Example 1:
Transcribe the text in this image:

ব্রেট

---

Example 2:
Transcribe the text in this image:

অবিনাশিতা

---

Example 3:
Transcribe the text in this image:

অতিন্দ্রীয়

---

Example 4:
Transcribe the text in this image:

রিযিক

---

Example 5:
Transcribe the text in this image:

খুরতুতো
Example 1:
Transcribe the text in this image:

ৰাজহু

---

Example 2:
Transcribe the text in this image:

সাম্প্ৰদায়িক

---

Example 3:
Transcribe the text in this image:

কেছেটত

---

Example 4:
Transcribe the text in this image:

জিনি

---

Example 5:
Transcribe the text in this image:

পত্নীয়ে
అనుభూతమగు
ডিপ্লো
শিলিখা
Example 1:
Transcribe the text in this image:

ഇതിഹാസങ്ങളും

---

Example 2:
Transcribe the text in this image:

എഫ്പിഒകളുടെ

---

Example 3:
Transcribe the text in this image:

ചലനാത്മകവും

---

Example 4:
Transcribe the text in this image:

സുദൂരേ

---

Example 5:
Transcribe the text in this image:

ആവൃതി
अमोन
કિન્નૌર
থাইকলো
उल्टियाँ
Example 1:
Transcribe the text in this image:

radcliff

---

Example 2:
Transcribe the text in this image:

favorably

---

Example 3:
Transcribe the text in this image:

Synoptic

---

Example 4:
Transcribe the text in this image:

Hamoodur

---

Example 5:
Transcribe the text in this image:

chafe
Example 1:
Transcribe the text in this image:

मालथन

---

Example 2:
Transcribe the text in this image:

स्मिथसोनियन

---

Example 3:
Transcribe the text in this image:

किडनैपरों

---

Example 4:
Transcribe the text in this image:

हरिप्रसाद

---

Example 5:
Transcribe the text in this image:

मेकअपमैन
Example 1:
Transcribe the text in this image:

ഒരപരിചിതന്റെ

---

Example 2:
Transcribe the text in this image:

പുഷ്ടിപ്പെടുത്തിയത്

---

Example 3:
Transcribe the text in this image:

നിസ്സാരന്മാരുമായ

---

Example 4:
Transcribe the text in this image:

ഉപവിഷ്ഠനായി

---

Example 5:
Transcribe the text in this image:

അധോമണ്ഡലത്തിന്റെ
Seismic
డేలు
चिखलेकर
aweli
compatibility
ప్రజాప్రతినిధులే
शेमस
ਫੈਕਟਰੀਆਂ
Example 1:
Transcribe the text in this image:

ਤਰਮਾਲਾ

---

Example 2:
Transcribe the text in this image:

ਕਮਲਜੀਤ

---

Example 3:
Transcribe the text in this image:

Task details:
This exercise calls for an exact reproduction of the material.

Task solution:
Example 1:
Transcribe the text in this image:

ব্রেট

---

Example 2:
Transcribe the text in this image:

অবিনাশিতা

---

Example 3:
Transcribe the text in this image:

অতিন্দ্রীয়

---

Example 4:
Transcribe the text in this image:

রিযিক

---

Example 5:
Transcribe the text in this image:

খুরতুতো
Example 1:
Transcribe the text in this image:

ৰাজহু

---

Example 2:
Transcribe the text in this image:

সাম্প্ৰদায়িক

---

Example 3:
Transcribe the text in this image:

কেছেটত

---

Example 4:
Transcribe the text in this image:

জিনি

---

Example 5:
Transcribe the text in this image:

পত্নীয়ে
అనుభూతమగు
ডিপ্লো
শিলিখা
Example 1:
Transcribe the text in this image:

ഇതിഹാസങ്ങളും

---

Example 2:
Transcribe the text in this image:

എഫ്പിഒകളുടെ

---

Example 3:
Transcribe the text in this image:

ചലനാത്മകവും

---

Example 4:
Transcribe the text in this image:

സുദൂരേ

---

Example 5:
Transcribe the text in this image:

ആവൃതി
अमोन
કિન્નૌર
থাইকলো
उल्टियाँ
Example 1:
Transcribe the text in this image:

radcliff

---

Example 2:
Transcribe the text in this image:

favorably

---

Example 3:
Transcribe the text in this image:

Synoptic

---

Example 4:
Transcribe the text in this image:

Hamoodur

---

Example 5:
Transcribe the text in this image:

chafe
Example 1:
Transcribe the text in this image:

मालथन

---

Example 2:
Transcribe the text in this image:

स्मिथसोनियन

---

Example 3:
Transcribe the text in this image:

किडनैपरों

---

Example 4:
Transcribe the text in this image:

हरिप्रसाद

---

Example 5:
Transcribe the text in this image:

मेकअपमैन
Example 1:
Transcribe the text in this image:

ഒരപരിചിതന്റെ

---

Example 2:
Transcribe the text in this image:

പുഷ്ടിപ്പെടുത്തിയത്

---

Example 3:
Transcribe the text in this image:

നിസ്സാരന്മാരുമായ

---

Example 4:
Transcribe the text in this image:

ഉപവിഷ്ഠനായി

---

Example 5:
Transcribe the text in this image:

അധോമണ്ഡലത്തിന്റെ
Seismic
డేలు
चिखलेकर
aweli
compatibility
ప్రజాప్రతినిధులే
शेमस
ਫੈਕਟਰੀਆਂ
Example 1:
Transcribe the text in this image:

ਤਰਮਾਲਾ

---

Example 2:
Transcribe the text in this image:

ਕਮਲਜੀਤ

---

Example 3:
Transcribe the text in this image:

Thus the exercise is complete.